Source texts of formatted documents:
▼▼▼

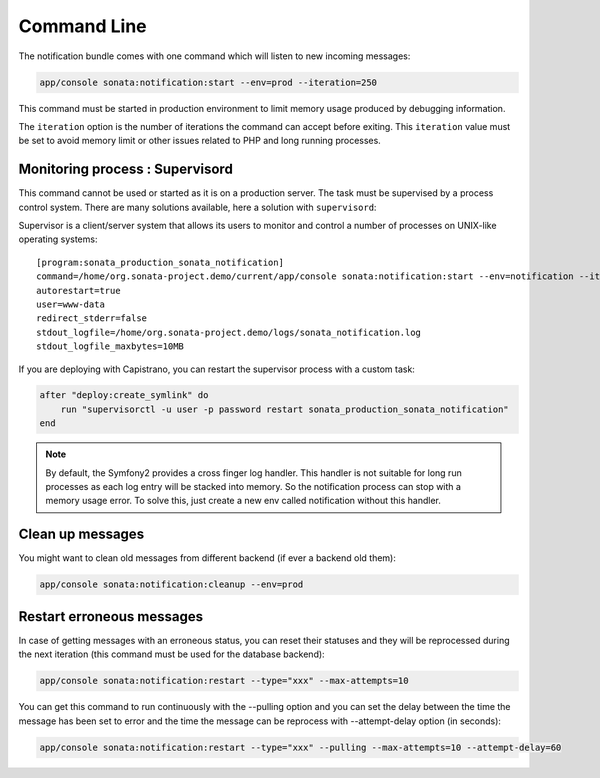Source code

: Command Line
============

The notification bundle comes with one command which will listen to new incoming messages:

.. code-block:: bash

    app/console sonata:notification:start --env=prod --iteration=250

This command must be started in production environment to limit memory usage produced by
debugging information.

The ``iteration`` option is the number of iterations the command can accept before exiting.
This ``iteration`` value must be set to avoid memory limit or other issues related to PHP
and long running processes.

Monitoring process : Supervisord
--------------------------------

This command cannot be used or started as it is on a production server. The task must be supervised by a process control system.
There are many solutions available, here a solution with ``supervisord``:

Supervisor is a client/server system that allows its users to monitor and control a number of processes on UNIX-like operating systems::

    [program:sonata_production_sonata_notification]
    command=/home/org.sonata-project.demo/current/app/console sonata:notification:start --env=notification --iteration=250
    autorestart=true
    user=www-data
    redirect_stderr=false
    stdout_logfile=/home/org.sonata-project.demo/logs/sonata_notification.log
    stdout_logfile_maxbytes=10MB

If you are deploying with Capistrano, you can restart the supervisor process with a custom task:

.. code-block:: ruby

    after "deploy:create_symlink" do
        run "supervisorctl -u user -p password restart sonata_production_sonata_notification"
    end

.. note::

    By default, the Symfony2 provides a cross finger log handler. This handler is not suitable for
    long run processes as each log entry will be stacked into memory. So the notification process can stop
    with a memory usage error. To solve this, just create a new env called notification without this handler.


Clean up messages
-----------------

You might want to clean old messages from different backend (if ever a backend old them):

.. code-block:: bash

    app/console sonata:notification:cleanup --env=prod

Restart erroneous messages
--------------------------

In case of getting messages with an erroneous status, you can reset their statuses and they will be reprocessed during
the next iteration (this command must be used for the database backend):

.. code-block:: bash

    app/console sonata:notification:restart --type="xxx" --max-attempts=10

You can get this command to run continuously with the --pulling option and you can set the delay between the time the
message has been set to error and the time the message can be reprocess with --attempt-delay option (in seconds):

.. code-block:: bash

    app/console sonata:notification:restart --type="xxx" --pulling --max-attempts=10 --attempt-delay=60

▲▲▲

Task instructions: What is needed is an exact copy of every record above, minus the images.

Task solution:
Source code

: Command Line
============

The notification bundle comes with one command which will listen to new incoming messages:

.. code-block:: bash

    app/console sonata:notification:start --env=prod --iteration=250

This command must be started in production environment to limit memory usage produced by
debugging information.

The ``iteration`` option is the number of iterations the command can accept before exiting.
This ``iteration`` value must be set to avoid memory limit or other issues related to PHP
and long running processes.

Monitoring process : Supervisord
--------------------------------

This command cannot be used or started as it is on a production server. The task must be supervised by a process control system.
There are many solutions available, here a solution with ``supervisord``:

Supervisor is a client/server system that allows its users to monitor and control a number of processes on UNIX-like operating systems::

    [program:sonata_production_sonata_notification]
    command=/home/org.sonata-project.demo/current/app/console sonata:notification:start --env=notification --iteration=250
    autorestart=true
    user=www-data
    redirect_stderr=false
    stdout_logfile=/home/org.sonata-project.demo/logs/sonata_notification.log
    stdout_logfile_maxbytes=10MB

If you are deploying with Capistrano, you can restart the supervisor process with a custom task:

.. code-block:: ruby

    after "deploy:create_symlink" do
        run "supervisorctl -u user -p password restart sonata_production_sonata_notification"
    end

.. note::

    By default, the Symfony2 provides a cross finger log handler. This handler is not suitable for
    long run processes as each log entry will be stacked into memory. So the notification process can stop
    with a memory usage error. To solve this, just create a new env called notification without this handler.


Clean up messages
-----------------

You might want to clean old messages from different backend (if ever a backend old them):

.. code-block:: bash

    app/console sonata:notification:cleanup --env=prod

Restart erroneous messages
--------------------------

In case of getting messages with an erroneous status, you can reset their statuses and they will be reprocessed during
the next iteration (this command must be used for the database backend):

.. code-block:: bash

    app/console sonata:notification:restart --type="xxx" --max-attempts=10

You can get this command to run continuously with the --pulling option and you can set the delay between the time the
message has been set to error and the time the message can be reprocess with --attempt-delay option (in seconds):

.. code-block:: bash

    app/console sonata:notification:restart --type="xxx" --pulling --max-attempts=10 --attempt-delay=60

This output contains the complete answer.